* [TASK ITEM] Your reply should hold every entry below exactly as written and none of the pictures.

*** Opening of INFORMATION PROVIDED ***

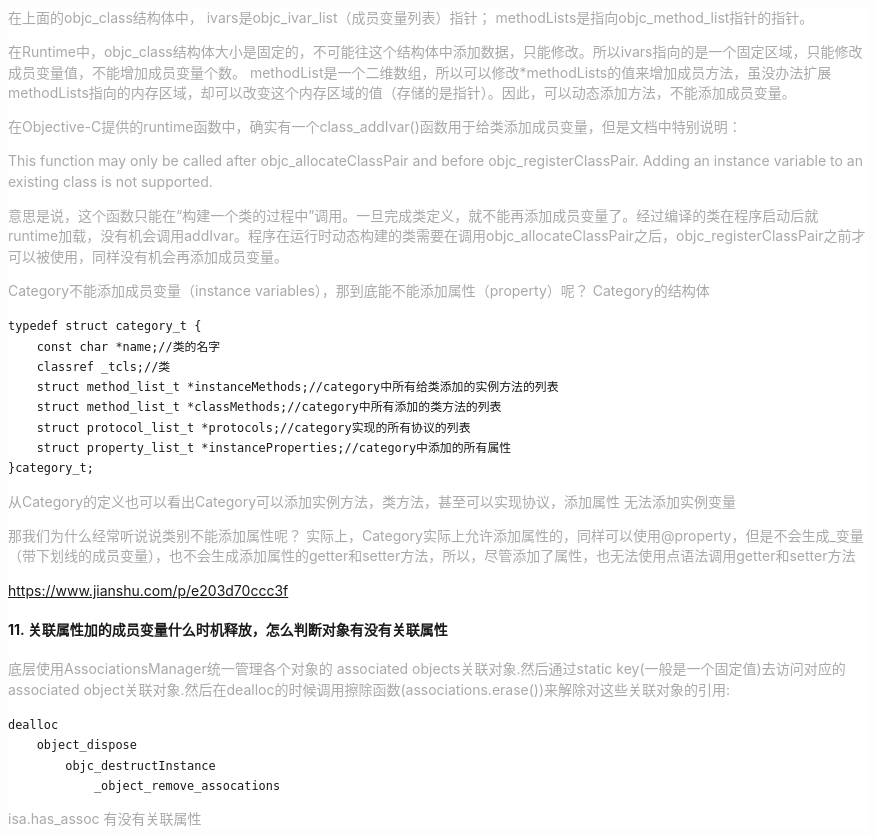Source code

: <font color=DarkGray>
在上面的objc_class结构体中，
ivars是objc_ivar_list（成员变量列表）指针；
methodLists是指向objc_method_list指针的指针。

在Runtime中，objc_class结构体大小是固定的，不可能往这个结构体中添加数据，只能修改。所以ivars指向的是一个固定区域，只能修改成员变量值，不能增加成员变量个数。
methodList是一个二维数组，所以可以修改*methodLists的值来增加成员方法，虽没办法扩展methodLists指向的内存区域，却可以改变这个内存区域的值（存储的是指针）。因此，可以动态添加方法，不能添加成员变量。

在Objective-C提供的runtime函数中，确实有一个class_addIvar()函数用于给类添加成员变量，但是文档中特别说明：

This function may only be called after objc_allocateClassPair and before objc_registerClassPair. Adding an instance variable to an existing class is not supported.

意思是说，这个函数只能在“构建一个类的过程中”调用。一旦完成类定义，就不能再添加成员变量了。经过编译的类在程序启动后就runtime加载，没有机会调用addIvar。程序在运行时动态构建的类需要在调用objc_allocateClassPair之后，objc_registerClassPair之前才可以被使用，同样没有机会再添加成员变量。


Category不能添加成员变量（instance variables），那到底能不能添加属性（property）呢？
Category的结构体
</font> 

```
typedef struct category_t {
    const char *name;//类的名字
    classref _tcls;//类
    struct method_list_t *instanceMethods;//category中所有给类添加的实例方法的列表
    struct method_list_t *classMethods;//category中所有添加的类方法的列表
    struct protocol_list_t *protocols;//category实现的所有协议的列表
    struct property_list_t *instanceProperties;//category中添加的所有属性
}category_t;
```

<font color=DarkGray>
从Category的定义也可以看出Category可以添加实例方法，类方法，甚至可以实现协议，添加属性 无法添加实例变量

那我们为什么经常听说说类别不能添加属性呢？
实际上，Category实际上允许添加属性的，同样可以使用@property，但是不会生成_变量（带下划线的成员变量），也不会生成添加属性的getter和setter方法，所以，尽管添加了属性，也无法使用点语法调用getter和setter方法

https://www.jianshu.com/p/e203d70ccc3f
</font> 

#### 11. 关联属性加的成员变量什么时机释放，怎么判断对象有没有关联属性
<font color=DarkGray>
底层使用AssociationsManager统一管理各个对象的 associated objects关联对象.然后通过static key(一般是一个固定值)去访问对应的associated object关联对象.然后在dealloc的时候调用擦除函数(associations.erase())来解除对这些关联对象的引用:
</font> 

```
dealloc
    object_dispose
        objc_destructInstance
            _object_remove_assocations 
```

<font color=DarkGray>
isa.has_assoc 有没有关联属性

*** Close of INFORMATION PROVIDED ***

* [TASK ANSWER]
Source code

: <font color=DarkGray>
在上面的objc_class结构体中，
ivars是objc_ivar_list（成员变量列表）指针；
methodLists是指向objc_method_list指针的指针。

在Runtime中，objc_class结构体大小是固定的，不可能往这个结构体中添加数据，只能修改。所以ivars指向的是一个固定区域，只能修改成员变量值，不能增加成员变量个数。
methodList是一个二维数组，所以可以修改*methodLists的值来增加成员方法，虽没办法扩展methodLists指向的内存区域，却可以改变这个内存区域的值（存储的是指针）。因此，可以动态添加方法，不能添加成员变量。

在Objective-C提供的runtime函数中，确实有一个class_addIvar()函数用于给类添加成员变量，但是文档中特别说明：

This function may only be called after objc_allocateClassPair and before objc_registerClassPair. Adding an instance variable to an existing class is not supported.

意思是说，这个函数只能在“构建一个类的过程中”调用。一旦完成类定义，就不能再添加成员变量了。经过编译的类在程序启动后就runtime加载，没有机会调用addIvar。程序在运行时动态构建的类需要在调用objc_allocateClassPair之后，objc_registerClassPair之前才可以被使用，同样没有机会再添加成员变量。


Category不能添加成员变量（instance variables），那到底能不能添加属性（property）呢？
Category的结构体
</font> 

```
typedef struct category_t {
    const char *name;//类的名字
    classref _tcls;//类
    struct method_list_t *instanceMethods;//category中所有给类添加的实例方法的列表
    struct method_list_t *classMethods;//category中所有添加的类方法的列表
    struct protocol_list_t *protocols;//category实现的所有协议的列表
    struct property_list_t *instanceProperties;//category中添加的所有属性
}category_t;
```

<font color=DarkGray>
从Category的定义也可以看出Category可以添加实例方法，类方法，甚至可以实现协议，添加属性 无法添加实例变量

那我们为什么经常听说说类别不能添加属性呢？
实际上，Category实际上允许添加属性的，同样可以使用@property，但是不会生成_变量（带下划线的成员变量），也不会生成添加属性的getter和setter方法，所以，尽管添加了属性，也无法使用点语法调用getter和setter方法

https://www.jianshu.com/p/e203d70ccc3f
</font> 

#### 11. 关联属性加的成员变量什么时机释放，怎么判断对象有没有关联属性
<font color=DarkGray>
底层使用AssociationsManager统一管理各个对象的 associated objects关联对象.然后通过static key(一般是一个固定值)去访问对应的associated object关联对象.然后在dealloc的时候调用擦除函数(associations.erase())来解除对这些关联对象的引用:
</font> 

```
dealloc
    object_dispose
        objc_destructInstance
            _object_remove_assocations 
```

<font color=DarkGray>
isa.has_assoc 有没有关联属性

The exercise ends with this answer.